--- EXTRAIT À LIRE ---
Car rien n’est joué, et c’est ce que semble indiquer la deuxième lecture de ce dimanche, tirée de la lettre aux Romains. L’image utilisée par l’apôtre est ici celle d’un enfantement. Toute la création est en enfantement. Elle gémit car l’accueil de ce qui est en train de naître en elle est difficile. De cette création, nous faisons partie, nous aussi. Certes, nous avons reçu l’Esprit, mais nous attendons que se réalise pleinement notre adoption filiale. Une bagarre est en cours, dans la création et en chacun de nous, pour que nous collaborions au travail d’enfantement dont nous sommes à la fois les bénéficiaires et les acteurs. Bénéficiaires, car nous espérons l’adoption. Et acteurs, car cette adoption ne se fera pas sans notre participation. La deuxième lecture souligne l’aspect exigeant du processus de libération de la vie selon Dieu, en nous et autour de nous.

--- CONSIGNE 1 ---
Répondez brièvement à ces questions sur l'extrait consacré à la lettre aux Romains.
(a) De quel texte la deuxième lecture de ce dimanche est-elle tirée ?
(b) Quelle image l'apôtre utilise-t-il ?
(c) Pour quelle raison sommes-nous des bénéficiaires ?
--- CONSIGNE 2 ---
Résumez en deux phrases l'extrait consacré à la lettre aux Romains.
--- CONSIGNE 3 ---
Rédigez la suite de l'extrait consacré à la lettre aux Romains, à partir de sa dernière phrase.
Ces entrées proviennent d'une autre source que l'extrait.

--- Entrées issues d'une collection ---
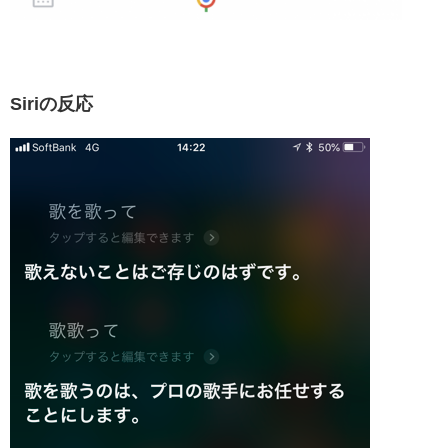
Siriの反応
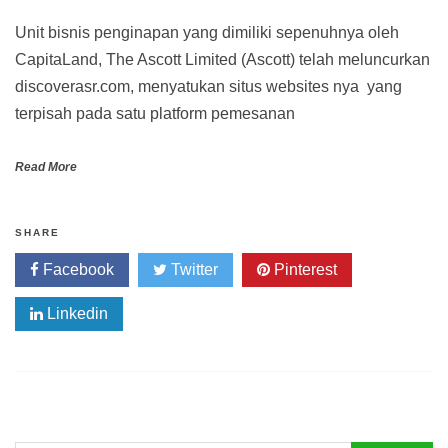
Unit bisnis penginapan yang dimiliki sepenuhnya oleh
CapitaLand, The Ascott Limited (Ascott) telah meluncurkan
discoverasr.com, menyatukan situs websites nya yang
terpisah pada satu platform pemesanan
Read More
SHARE
Facebook
Twitter
Pinterest
Linkedin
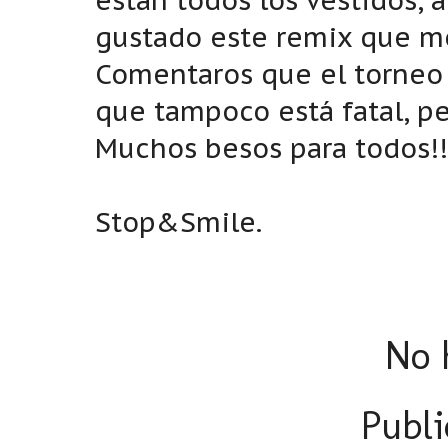
están todos los vestidos, 
gustado este remix que me
Comentaros que el torneo 
que tampoco está fatal, p
Muchos besos para todos!!
Stop&Smile.
No 
Publi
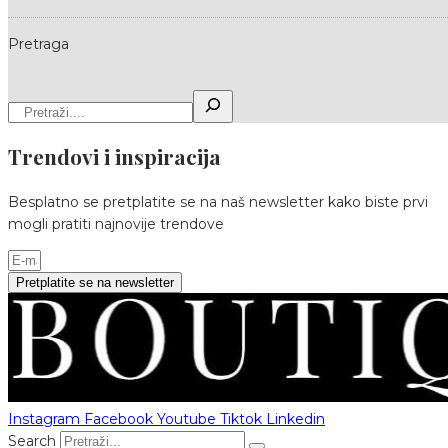
Pretraga
Trendovi i inspiracija
Besplatno se pretplatite se na naš newsletter kako biste prvi
mogli pratiti najnovije trendove
Pretplatite se na newsletter
Instagram
Facebook
Youtube
Tiktok
Linkedin
Search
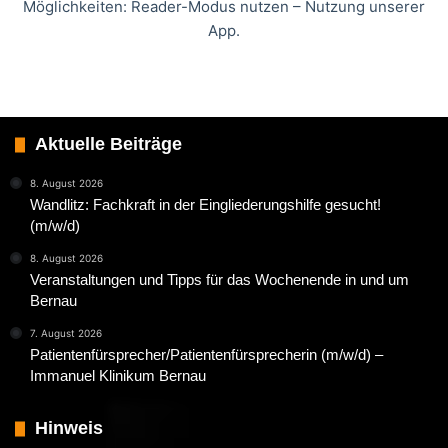
Möglichkeiten: Reader-Modus nutzen – Nutzung unserer
App.
Aktuelle Beiträge
8. August 2026
Wandlitz: Fachkraft in der Eingliederungshilfe gesucht!
(m/w/d)
8. August 2026
Veranstaltungen und Tipps für das Wochenende in und um
Bernau
7. August 2026
Patientenfürsprecher/Patientenfürsprecherin (m/w/d) –
Immanuel Klinikum Bernau
Hinweis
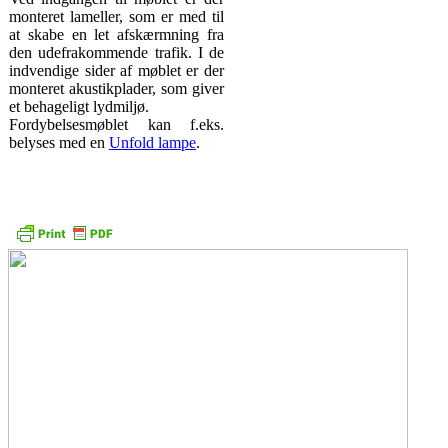
monteret lameller, som er med til
at skabe en let afskærmning fra
den udefrakommende trafik. I de
indvendige sider af møblet er der
monteret akustikplader, som giver
et behageligt lydmiljø.
Fordybelsesmøblet kan f.eks.
belyses med en
Unfold lampe
.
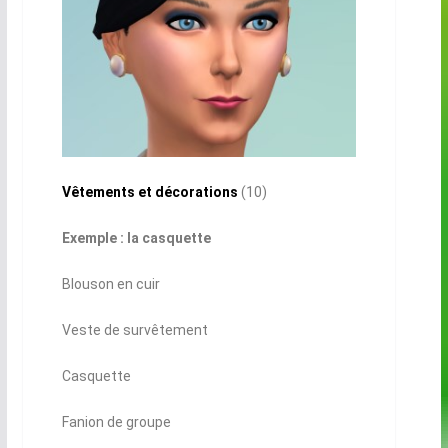
Vêtements et décorations
(10)
Exemple : la casquette
Blouson en cuir
Veste de survêtement
Casquette
Fanion de groupe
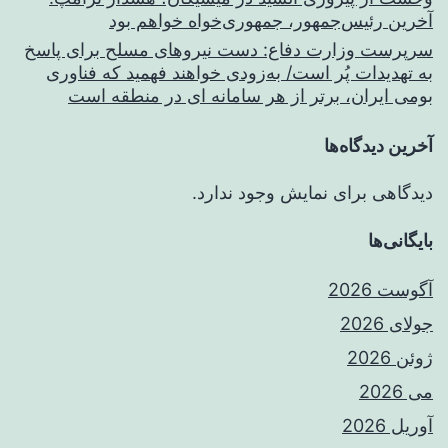
آخرین رئیس‌جمهور، جمهوری‌خواه خواهم بود
سرپرست وزارت دفاع: دست نیروهای مسلح برای پاسخ
به تهدیدات پُر است/ به‌زودی خواهند فهمید که فناوری
بومی ایران، برتر از هر سامانه ای در منطقه است
آخرین دیدگاه‌ها
دیدگاهی برای نمایش وجود ندارد.
بایگانی‌ها
آگوست 2026
جولای 2026
ژوئن 2026
می 2026
آوریل 2026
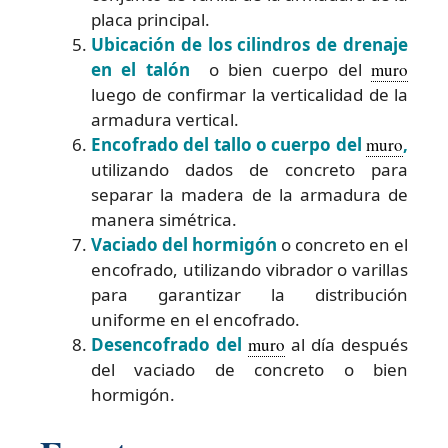
placa principal.
Ubicación de los cilindros de drenaje
en el talón
o bien cuerpo del
muro
luego de confirmar la verticalidad de la
armadura vertical.
Encofrado del tallo o cuerpo del
muro
,
utilizando dados de concreto para
separar la madera de la armadura de
manera simétrica.
Vaciado del hormigón
o concreto en el
encofrado, utilizando vibrador o varillas
para garantizar la distribución
uniforme en el encofrado.
Desencofrado del
muro
al día después
del vaciado de concreto o bien
hormigón.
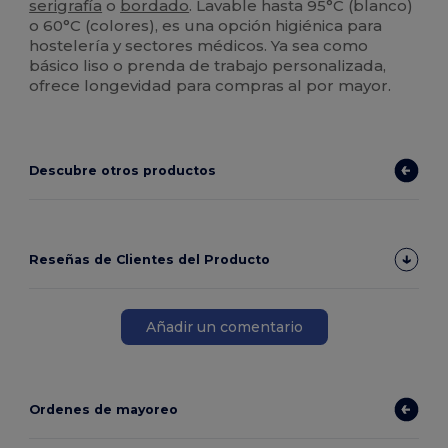
serigrafía
o
bordado
. Lavable hasta 95°C (blanco)
o 60°C (colores), es una opción higiénica para
hostelería y sectores médicos. Ya sea como
básico liso o prenda de trabajo personalizada,
ofrece longevidad para compras al por mayor.
Descubre otros productos
Reseñas de Clientes del Producto
Añadir un comentario
Ordenes de mayoreo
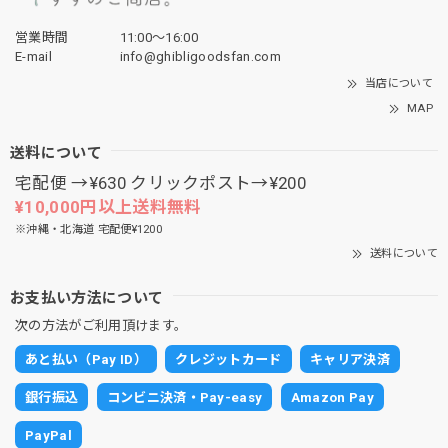
営業時間
11:00〜16:00
E-mail
info@ghibligoodsfan.com
当店について
MAP
送料について
宅配便 →¥630 クリックポスト→¥200
¥10,000円以上送料無料
※沖縄・北海道 宅配便¥1200
送料について
お支払い方法について
次の方法がご利用頂けます。
あと払い（Pay ID）
クレジットカード
キャリア決済
銀行振込
コンビニ決済・Pay-easy
Amazon Pay
PayPal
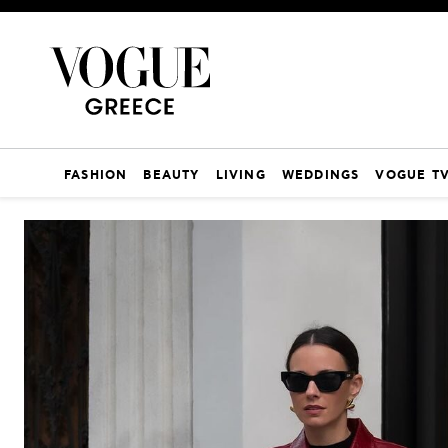
FASHION
BEAUTY
LIVING
WEDDINGS
VOGUE T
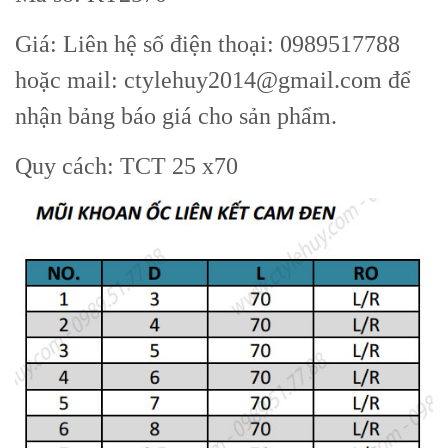
Giá: Liên hệ số điện thoại: 0989517788
hoặc mail: ctylehuy2014@gmail.com để
nhận bảng báo giá cho sản phẩm.
Quy cách: TCT 25 x70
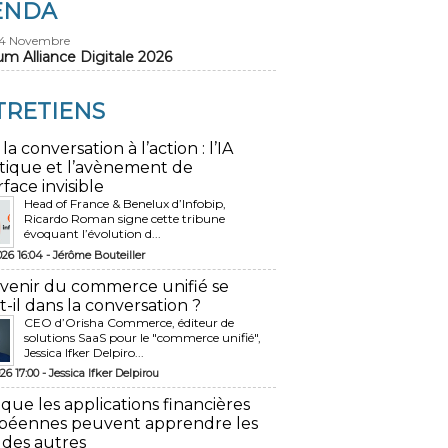
ENDA
24 Novembre
um Alliance Digitale 2026
TRETIENS
 la conversation à l’action : l’IA
tique et l’avènement de
rface invisible
Head of France & Benelux d’Infobip,
Ricardo Roman signe cette tribune
évoquant l’évolution d...
026 16:04 -
Jérôme Bouteiller
avenir du commerce unifié se
t-il dans la conversation ?
CEO d’Orisha Commerce, éditeur de
solutions SaaS pour le "commerce unifié",
Jessica Ifker Delpiro...
26 17:00 -
Jessica Ifker Delpirou
 que les applications financières
péennes peuvent apprendre les
 des autres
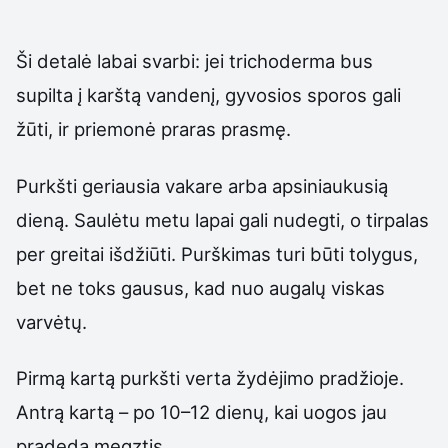
Ši detalė labai svarbi: jei trichoderma bus
supilta į karštą vandenį, gyvosios sporos gali
žūti, ir priemonė praras prasmę.
Purkšti geriausia vakare arba apsiniaukusią
dieną. Saulėtu metu lapai gali nudegti, o tirpalas
per greitai išdžiūti. Purškimas turi būti tolygus,
bet ne toks gausus, kad nuo augalų viskas
varvėtų.
Pirmą kartą purkšti verta žydėjimo pradžioje.
Antrą kartą – po 10–12 dienų, kai uogos jau
pradeda megztis.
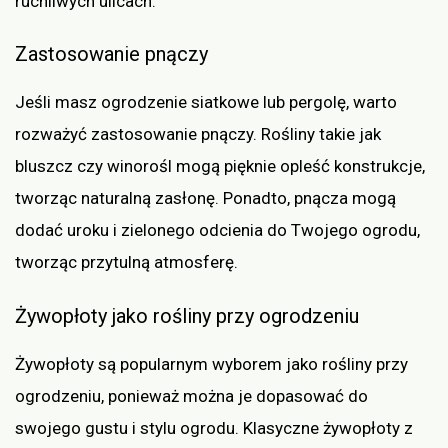
ruchliwych ulicach.
Zastosowanie pnączy
Jeśli masz ogrodzenie siatkowe lub pergolę, warto
rozważyć zastosowanie pnączy. Rośliny takie jak
bluszcz czy winorośl mogą pięknie opleść konstrukcje,
tworząc naturalną zasłonę. Ponadto, pnącza mogą
dodać uroku i zielonego odcienia do Twojego ogrodu,
tworząc przytulną atmosferę.
Żywopłoty jako rośliny przy ogrodzeniu
Żywopłoty są popularnym wyborem jako rośliny przy
ogrodzeniu, ponieważ można je dopasować do
swojego gustu i stylu ogrodu. Klasyczne żywopłoty z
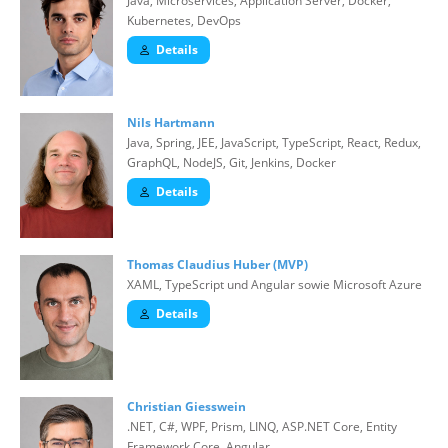
Java, Microservices, Application Server, Docker,
Kubernetes, DevOps
Details
Nils Hartmann
Java, Spring, JEE, JavaScript, TypeScript, React, Redux,
GraphQL, NodeJS, Git, Jenkins, Docker
Details
Thomas Claudius Huber (MVP)
XAML, TypeScript und Angular sowie Microsoft Azure
Details
Christian Giesswein
.NET, C#, WPF, Prism, LINQ, ASP.NET Core, Entity
Framework Core, Angular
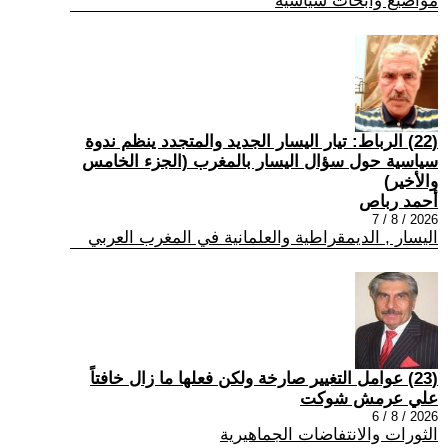
مواضيع وابحاث سياسية
(22) الرباط: تيار اليسار الجديد والمتجدد ينظم ندوة
سياسية حول سؤال اليسار بالمغرب (الجزء الخامس
والأخير)
أحمد رباص
2026 / 8 / 7
اليسار , الديمقراطية والعلمانية في المغرب العربي
(23) عوامل التغيير صارخة ولكن فعلها ما زال خافتاً
علي عرمش شوكت
2026 / 8 / 6
الثورات والانتفاضات الجماهيرية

--- RÉPONSE ATTENDUE 1 ---
(a) Elle est tirée de la lettre aux Romains.
(b) Il utilise l'image d'un enfantement.
(c) Nous sommes des bénéficiaires parce que nous espérons l'adoption.

--- RÉPONSE ATTENDUE 2 ---
Selon la deuxième lecture, tirée de la lettre aux Romains, toute la création est en enfantement et gémit, car l'accueil de ce qui naît en elle est difficile. Nous faisons partie de cette création et, bien que nous ayons reçu l'Esprit, nous attendons la pleine réalisation de notre adoption filiale, dont nous sommes à la fois les bénéficiaires et les acteurs.

--- RÉPONSE ATTENDUE 3 ---
La première lecture de ce dimanche, tirée du livre d’Isaïe, nous ramène vers une attitude de radicale confiance : « La pluie et la neige qui descendent des cieux n’y retournent pas sans avoir abreuvé la terre, sans l’avoir fécondée et l’avoir fait germer, donnant la semence au semeur et le pain à celui qui doit manger ; ainsi ma parole, qui sort de ma bouche, ne me reviendra pas sans résultat, sans avoir fait ce qui me plaît, sans avoir accompli sa mission ». En proposant ce texte comme partie d’un ensemble axé sur la germination et l’enfantement, la liturgie de ce dimanche invite à la confiance. Oui, notre vie – individuelle et collective – est comme une germination et un enfantement ! Oui ce processus rencontre de nombreux obstacles, en nous et autour de nous ! Mais en Jésus, mort et ressuscité, nous savons qu’une nouvelle vie nous est déjà donnée. Il nous est bon d’entendre tout cela aujourd’hui, en ces semaines où notre monde, plongé dans une grave crise sanitaire (qui est aussi une crise économique et sociale), peine à renouveler sa manière de penser l’avenir.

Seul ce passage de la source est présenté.